Roasted barley has become such a characteristic component that it is considered mandatory. For a forthcoming homebrew book, I worked with professional brewers to understand the keys to their beers. Peter Mosley, the master brewer at Dublin’s 20-year-old Porterhouse Brewery, described the quintessential Irish stout this way. “However, a true Irish stout should have a strong dark color, black at first glance, though a deep ruby would be more correct on closer examination. Stouts should also have a rich, full bodied mouthfeel, traditionally from the roast barley.” Guinness now roasts its barley onsite, and that’s what gives the beer its 21st-century flavor; they no longer use black malt at all.

Guinness has always made multiple products. Through much of the 19th century, the central product was a strong, bottled stout we now know as Foreign Extra Stout. Like the old London porters that inspired it, FES went through a long maturation process and was put into bottles without priming; the wild yeasts were still active enough to carbonate these bottles on their own.
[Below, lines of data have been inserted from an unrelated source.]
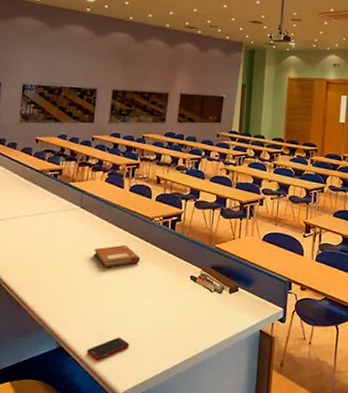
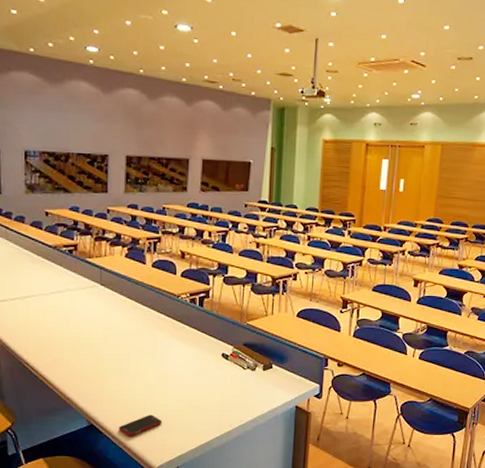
notebook: present [93,245,141,268] -> none [118,323,168,346]

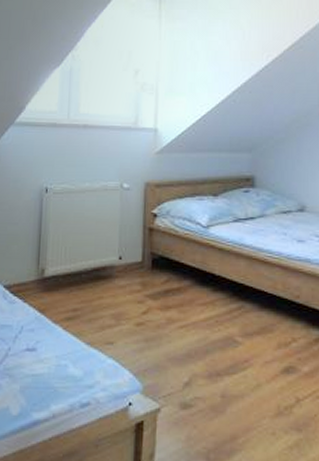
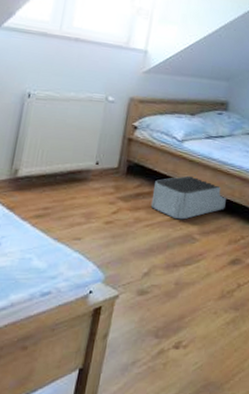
storage bin: none [182,265,268,319] -> present [150,174,226,220]

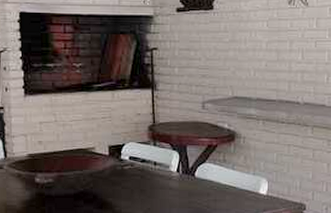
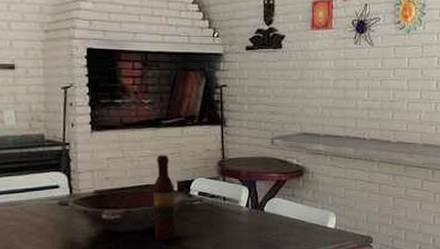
wine bottle: none [85,119,107,205] -> present [153,155,176,241]

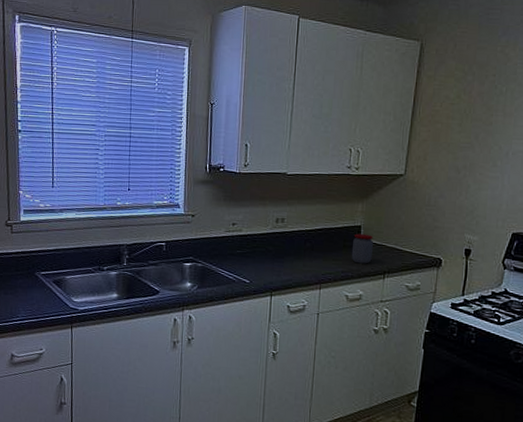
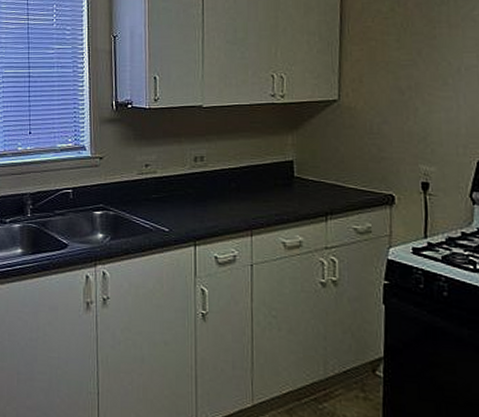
jar: present [351,233,373,264] -> none [284,170,310,205]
In A Bottle of Guinness, Please, former Guinness brewer David Hughes reports that it was spending an astonishing 22 months in the vat in 1919.

Another important product was the draft version of Guinness, which, as I described a couple months ago, involved a convoluted process of blending aged, still stock with young, carbonated beer. In the 1950s, Michael Ash led a team that modernized the dispense system of draft Guinness by the use of nitrogen. This now-weak Guinness stopped being a partly vat-aged beer with vinous acidity and turned into the product we know today.

Foreign Extra Stout also went through a more mysterious transformation, one I’ve never been able to nail down. It is no longer vat-aged and—well, beyond that information is scarce. In the 1940s, Guinness started experimenting with extracts and concentrates that could impersonate the flavor of vat aging. A number of different products were produced over the decades, and vat-aging was abandoned. (If you ever have a chance to visit the brewery, you’ll arrive at the Storehouse after traveling down lanes lined with old vat houses, now unused.) The acidity that once defined Guinness has mostly been bred out of the beer.

So, to recap, these are the phases Guinness (and Irish stout in general) have gone through. It started as a strong, acidic, vat-aged brown beer made with smoky malt, morphed into a darker, more bitter strong, vat-aged beer, then achieved additional mouthfeel and character through the use of roasted barley, and finally, turned into a session stout, not vat-aged, not strong, darkened entirely by roast barley, and served on nitrogen.

Not every beer style goes through a transition as dramatic as this one, but they all change over time. There is no such thing as a static style. Even the “Irish stout” we know today is probably not the end point. Who knows, perhaps a clever brewer at Guinness will start an initiative to put beer back into those huge vats again, bringing some of the wildness back to the beer. Or maybe they’ll just start using Mosaic hops, like everyone else. Whatever the future holds, don’t bet on it staying the same.